The wristbands were given to each audience member at Coldplay's 2012 Mylo Xyloto Tour. Bassist Guy Berryman explained during the Live 2012 documentary film that there were initial troubles in properly implementing the wristbands during production rehearsals prior to being introduced at concerts, but were eventually successful for use in the tour. As the music played, the wristbands flashed with the music to create a colorful light show in the audience, which the Washington Post referred to as a "psychedelicatessen of moving, multicolored lights.". It was wrongly reported that Xylobands were costing the band approximately €490,000 per concert. Xylobands were also prominently featured in Coldplay's "Charlie Brown" music video.

=== A Head Full of Dreams Tour ===
The band continued their partnership with Jason Regler for the A Head Full of Dreams Tour. They were also present during Coldplay's headline performance on the Pyramid Stage at Glastonbury Festival 2016.

=== Music of the Spheres World Tour ===
In line with Coldplay's goals of lowering their carbon emissions and increasing sustainability across their events since their previous world tour, Xylobands were given an overhaul for their Music of the Spheres World Tour. This edition features bracelets that are made of compostable plant-based plastic sourced from sugarcane, with white being the only color. LED's are embedded in the middle of the wristband and within small plastic circles on the plastic straps, the latter of which also act as an adjuster. Attendees are given one bracelet at entry to the venue and are encouraged to return them at the conclusion of the concert in order to be sanitized, recharged, and reused at future venues. In the leadup to the beginning of each concert, statistics are at times shown to attendees on the stage screens, displaying which city returned the greatest percentage of their wristbands.
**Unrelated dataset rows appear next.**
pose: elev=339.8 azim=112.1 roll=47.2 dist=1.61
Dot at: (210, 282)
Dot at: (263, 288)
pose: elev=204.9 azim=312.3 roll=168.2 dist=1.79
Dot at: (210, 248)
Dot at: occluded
In the first year of the tour, attendees returned an average of 86% of all wristbands distributed, with the attendees in Seoul being the highest at 99% in 2025.

=== Outside of Coldplay ===
Various organizations have used Xylobands in order to promote special events and products since their inception.
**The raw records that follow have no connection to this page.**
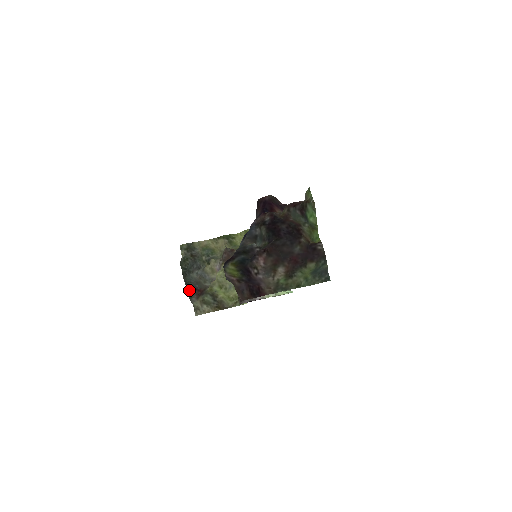
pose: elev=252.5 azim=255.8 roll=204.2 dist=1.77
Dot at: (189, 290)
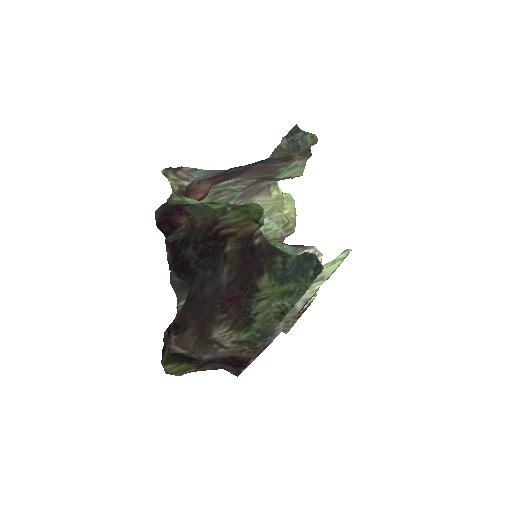
Dot at: occluded
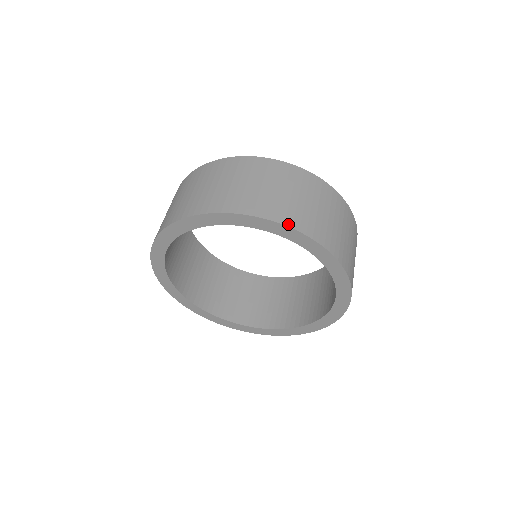
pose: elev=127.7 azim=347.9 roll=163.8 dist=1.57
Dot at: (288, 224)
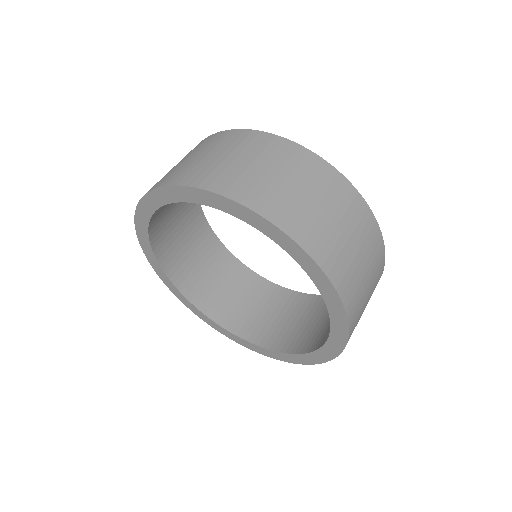
Dot at: (343, 298)
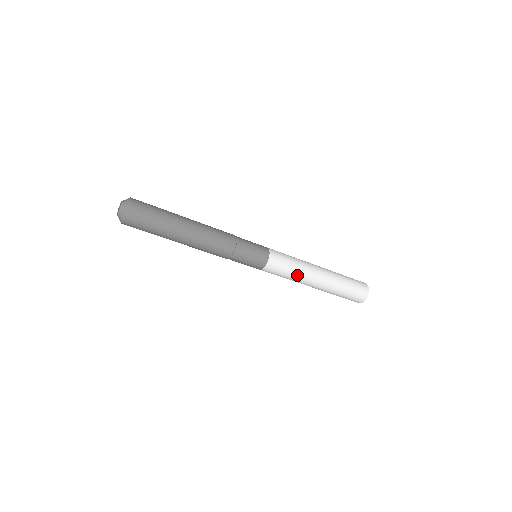
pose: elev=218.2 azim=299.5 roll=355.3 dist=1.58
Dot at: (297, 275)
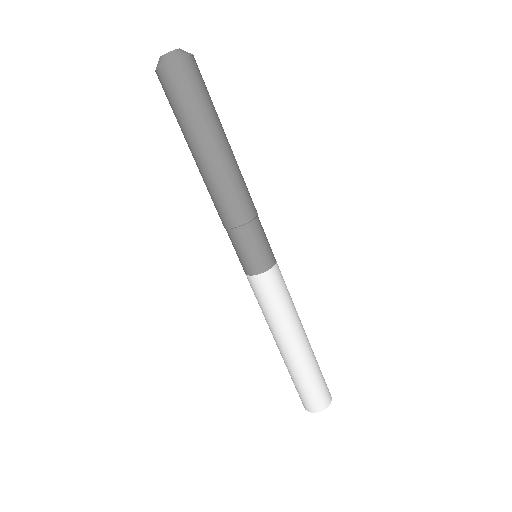
Dot at: (293, 306)
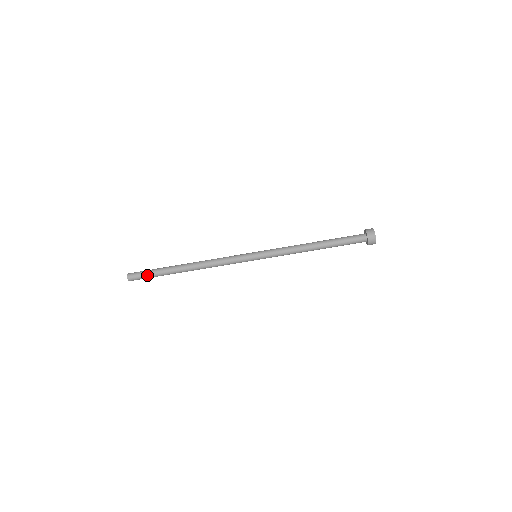
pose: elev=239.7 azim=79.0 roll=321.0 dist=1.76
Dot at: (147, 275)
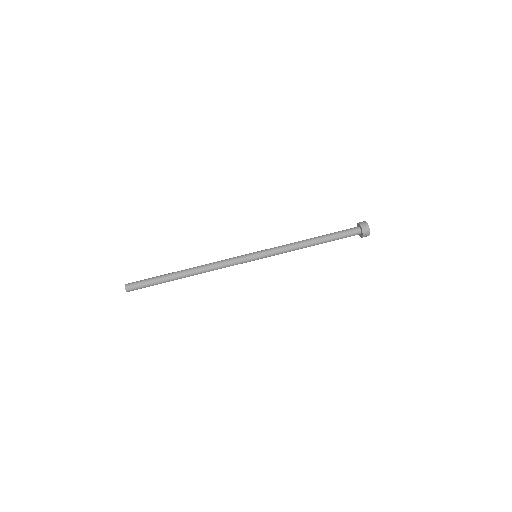
Dot at: (146, 282)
- Many professional sports teams in the NHL and NBA have used Xylobands in the past for performances during matches.
- Jay Z utilized Xylobands for a concert in Abu Dhabi on 1 November 2013. Audience members began throwing their lit wristbands into the air during a performance of Empire State of Mind, which, although unintended, created a display similar to fireworks.
- The Cancer Research UK 2016 Shine Walk gave away Xylobands to its entrants, with the fundraising walk being a half or full marathon through the streets of London overnight. The wristbands fit with the theme of the event, which was to "shine" by wearing LEDs, EL wire, glow sticks, etc. They were plain white and were set to light up at strategic points, such as mile markers, pit stops and other important points.
- in 2016, Arsenal F.C distributed Xylobands to supporters when debuting their 2016 kit during a live broadcast.